◆ **Task description**
Render the stretch of records from the start through the line containing "environ 350€" as a Markdown table with columns "No." and "Text", one row per line and blank lines skipped. Omit the pictures.
Materials provided START
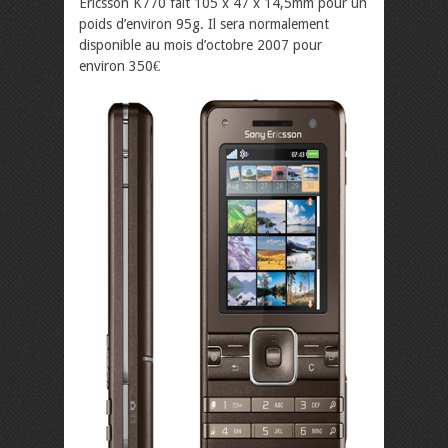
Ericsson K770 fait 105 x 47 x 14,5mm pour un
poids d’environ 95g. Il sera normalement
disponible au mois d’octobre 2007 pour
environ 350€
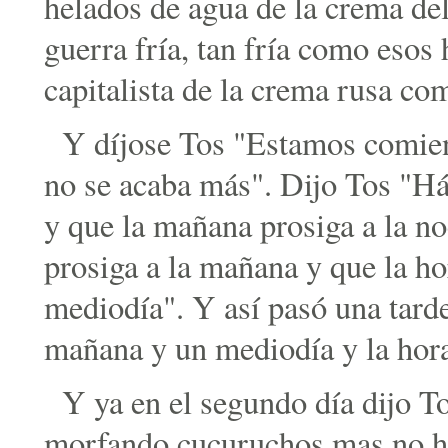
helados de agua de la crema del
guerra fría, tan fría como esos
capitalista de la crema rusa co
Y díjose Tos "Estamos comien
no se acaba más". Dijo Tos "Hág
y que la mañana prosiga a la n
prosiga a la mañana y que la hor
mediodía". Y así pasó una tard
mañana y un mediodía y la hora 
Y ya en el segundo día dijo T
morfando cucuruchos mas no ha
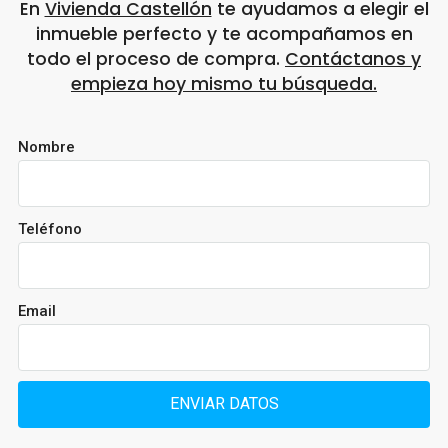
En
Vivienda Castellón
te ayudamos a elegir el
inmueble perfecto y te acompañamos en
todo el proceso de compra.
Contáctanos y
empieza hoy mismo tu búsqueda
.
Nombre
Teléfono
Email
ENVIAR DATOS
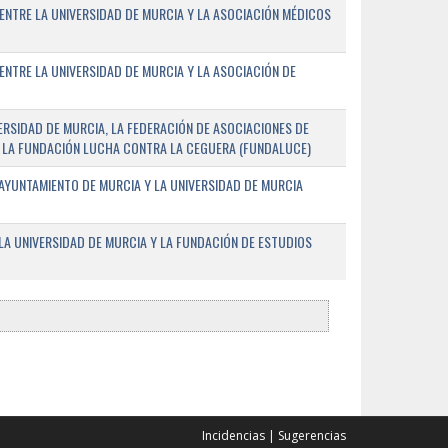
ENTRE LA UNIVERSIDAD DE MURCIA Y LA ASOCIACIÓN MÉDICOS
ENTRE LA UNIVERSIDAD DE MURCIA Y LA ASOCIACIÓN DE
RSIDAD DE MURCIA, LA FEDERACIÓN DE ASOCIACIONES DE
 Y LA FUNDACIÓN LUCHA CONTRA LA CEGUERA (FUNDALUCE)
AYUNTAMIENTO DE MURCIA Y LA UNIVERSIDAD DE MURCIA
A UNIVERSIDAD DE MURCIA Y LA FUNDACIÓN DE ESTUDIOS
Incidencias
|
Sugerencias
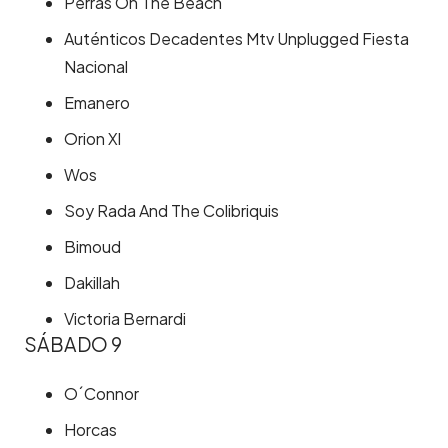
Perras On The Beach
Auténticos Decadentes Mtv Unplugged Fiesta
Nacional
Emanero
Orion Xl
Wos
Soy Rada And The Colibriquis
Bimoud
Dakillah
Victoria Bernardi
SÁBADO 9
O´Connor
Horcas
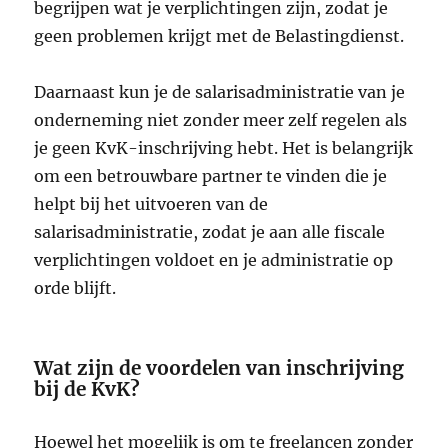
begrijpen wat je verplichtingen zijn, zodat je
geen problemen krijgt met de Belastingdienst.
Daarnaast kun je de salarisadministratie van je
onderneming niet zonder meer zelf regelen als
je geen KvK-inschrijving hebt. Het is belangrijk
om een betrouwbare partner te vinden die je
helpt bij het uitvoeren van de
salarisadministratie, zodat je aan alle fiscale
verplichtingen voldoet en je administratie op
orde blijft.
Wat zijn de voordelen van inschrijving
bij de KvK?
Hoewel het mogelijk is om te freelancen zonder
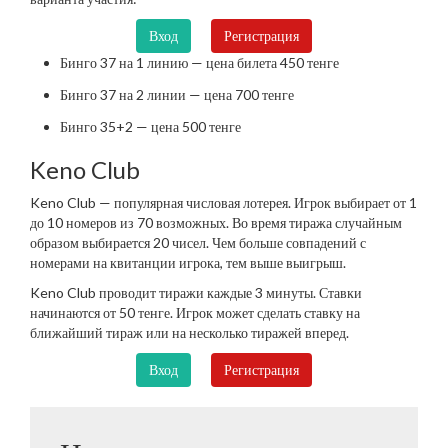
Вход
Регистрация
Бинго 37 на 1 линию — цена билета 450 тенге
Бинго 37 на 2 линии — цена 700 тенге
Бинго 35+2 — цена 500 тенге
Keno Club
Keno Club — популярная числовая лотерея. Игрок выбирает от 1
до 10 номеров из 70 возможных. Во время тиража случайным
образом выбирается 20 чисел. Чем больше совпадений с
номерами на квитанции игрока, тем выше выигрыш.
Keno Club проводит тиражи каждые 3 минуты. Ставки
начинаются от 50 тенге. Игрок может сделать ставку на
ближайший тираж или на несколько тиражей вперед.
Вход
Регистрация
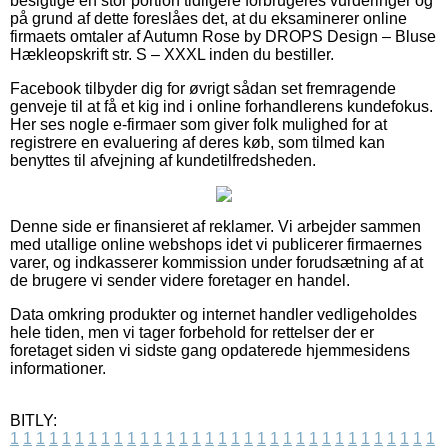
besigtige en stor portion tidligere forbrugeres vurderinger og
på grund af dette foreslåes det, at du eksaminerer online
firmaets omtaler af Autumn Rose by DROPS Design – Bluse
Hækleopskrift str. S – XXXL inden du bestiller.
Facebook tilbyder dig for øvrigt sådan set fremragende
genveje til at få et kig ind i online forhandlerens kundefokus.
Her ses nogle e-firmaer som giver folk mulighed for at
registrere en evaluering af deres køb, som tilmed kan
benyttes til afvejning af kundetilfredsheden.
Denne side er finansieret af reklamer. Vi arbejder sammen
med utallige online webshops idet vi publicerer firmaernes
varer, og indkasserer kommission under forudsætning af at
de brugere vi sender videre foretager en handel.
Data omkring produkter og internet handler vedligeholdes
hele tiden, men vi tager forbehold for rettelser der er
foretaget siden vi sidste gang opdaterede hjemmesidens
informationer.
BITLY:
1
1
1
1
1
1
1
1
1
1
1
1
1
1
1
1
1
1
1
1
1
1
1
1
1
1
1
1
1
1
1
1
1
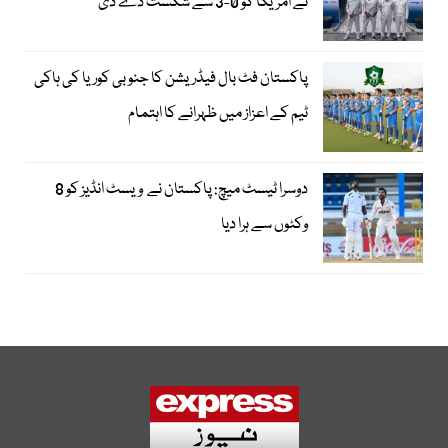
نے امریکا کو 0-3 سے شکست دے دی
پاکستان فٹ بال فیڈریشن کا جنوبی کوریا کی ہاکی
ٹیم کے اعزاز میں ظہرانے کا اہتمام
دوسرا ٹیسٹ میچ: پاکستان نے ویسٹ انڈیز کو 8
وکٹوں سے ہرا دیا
Materials provided END
◆ **Response box**
| No. | Text |
|---|---|
| 1 | Ericsson K770 fait 105 x 47 x 14,5mm pour un |
| 2 | poids d’environ 95g. Il sera normalement |
| 3 | disponible au mois d’octobre 2007 pour |
| 4 | environ 350€ |